Trois hypothèses pour la suite

Dans sa conclusion, Bertrand Hervieu a repris trois hypothèses non exclusives, évoquées par François Houllier en introduction ou issues de l’échange, pour prolonger la réflexion :

  • Une ESCO : cette piste ne fait pas complètement consensus. Une ESCO nécessite un commanditaire, des moyens, une question, un corpus de connaissances, un calendrier et du temps (de 2 à 3 années, y compris l’explicitation de la question posée). Elle demande du travail en amont mais cette hypothèse est sur la table ;
  • - Un cycle de séminaires ouvrant sur un programme de recherche : il s’agirait ici d’un travail scientifique autour de l’agriculture biologique et d’un processus pour construire les questions posées à la recherche ;
  • - Un colloque ouvert à l’ensemble des organismes de recherche français et étrangers : cette solution signifierait que l’on ait quelque chose de nouveau à se dire.

Pour lui, le plus profitable serait d’avancer sur les questions de recherche. Obtenir des données de meilleure qualité ne sera possible que lorsque l’objet de recherche sera construit et que l’on saura ce que l’on cherche. C’est un sujet à la fois scientifique, car on fait bouger les lignes et les paradigmes, et c’est aussi un objet politique parce qu’il est sur l’agenda des politiques publiques au niveau européen (PAC) comme français (projet agro-écologique). Il souligne que nous sommes en face d’un grand chantier. Le Ministère de l’agriculture souhaite progresser là-dessus. Il faut donc savoir comment on s’y prend pour avancer autour de ces questions et mobiliser les institutions et les chercheurs qui s’y intéressent et qui partagent une question de recherche.

Conclusions

Le rapport de l’INRA figurant sur les sites Internet de l’Inra et du CGSP sera complété par une annexe regroupant les notes échangées entre les signataires et les auteurs de l’INRA, et le mode d’accession en ligne sera construit de telle sorte que la controverse qu’il a suscitée ne puisse être ignorée du lecteur.
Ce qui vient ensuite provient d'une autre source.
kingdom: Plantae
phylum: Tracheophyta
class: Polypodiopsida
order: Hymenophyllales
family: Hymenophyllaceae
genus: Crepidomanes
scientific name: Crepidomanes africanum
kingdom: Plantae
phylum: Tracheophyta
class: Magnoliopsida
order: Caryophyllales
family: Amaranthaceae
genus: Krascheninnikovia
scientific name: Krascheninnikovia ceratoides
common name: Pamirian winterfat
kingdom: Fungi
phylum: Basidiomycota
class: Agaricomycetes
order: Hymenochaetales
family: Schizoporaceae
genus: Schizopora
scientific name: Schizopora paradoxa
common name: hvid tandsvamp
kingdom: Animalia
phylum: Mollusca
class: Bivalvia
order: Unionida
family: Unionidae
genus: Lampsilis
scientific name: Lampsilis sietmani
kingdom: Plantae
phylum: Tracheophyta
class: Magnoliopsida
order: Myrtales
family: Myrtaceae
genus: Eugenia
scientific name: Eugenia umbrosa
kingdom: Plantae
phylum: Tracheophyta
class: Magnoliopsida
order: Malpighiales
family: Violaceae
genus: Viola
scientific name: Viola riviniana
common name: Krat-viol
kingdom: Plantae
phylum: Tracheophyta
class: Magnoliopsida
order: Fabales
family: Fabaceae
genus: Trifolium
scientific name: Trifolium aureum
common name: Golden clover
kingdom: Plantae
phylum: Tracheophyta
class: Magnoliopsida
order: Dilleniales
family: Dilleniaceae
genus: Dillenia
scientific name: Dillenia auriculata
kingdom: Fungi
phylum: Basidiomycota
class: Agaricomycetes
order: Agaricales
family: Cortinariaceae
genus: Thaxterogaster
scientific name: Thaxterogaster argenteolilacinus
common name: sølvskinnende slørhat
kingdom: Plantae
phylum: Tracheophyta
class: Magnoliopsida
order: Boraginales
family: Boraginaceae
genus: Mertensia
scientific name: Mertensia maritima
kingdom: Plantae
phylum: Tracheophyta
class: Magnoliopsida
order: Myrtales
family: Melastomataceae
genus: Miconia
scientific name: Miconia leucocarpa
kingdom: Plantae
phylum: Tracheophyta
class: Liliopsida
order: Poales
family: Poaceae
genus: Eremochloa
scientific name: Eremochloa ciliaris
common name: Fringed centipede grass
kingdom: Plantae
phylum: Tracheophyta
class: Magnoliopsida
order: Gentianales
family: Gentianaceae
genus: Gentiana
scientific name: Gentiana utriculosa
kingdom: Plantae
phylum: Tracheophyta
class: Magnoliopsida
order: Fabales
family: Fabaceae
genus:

Bertrand Hervieu propose de se donner le temps de la réflexion pour définir la suite concrète de cette controverse. Dans cet esprit, plusieurs rendez-vous vont être programmés :

  • Le 15 avril 2014, l’INRA et le CGSP organisent une réunion d’une demi-journée présidée par Bertrand Hervieu. Elle sera ouverte à l’ensemble des parties prenantes et permettra d’échanger sur les conclusions du rapport, la question posée par le CGSP et le processus de réflexion collective en cours ;
  • En mai-juin : un premier séminaire programmatique sera organisé avec l’ensemble des organismes et chercheurs intéressés par la démarche. Il aurait pour but de définir le dispositif à mettre en œuvre pour conduire une réflexion collective sur l’AB.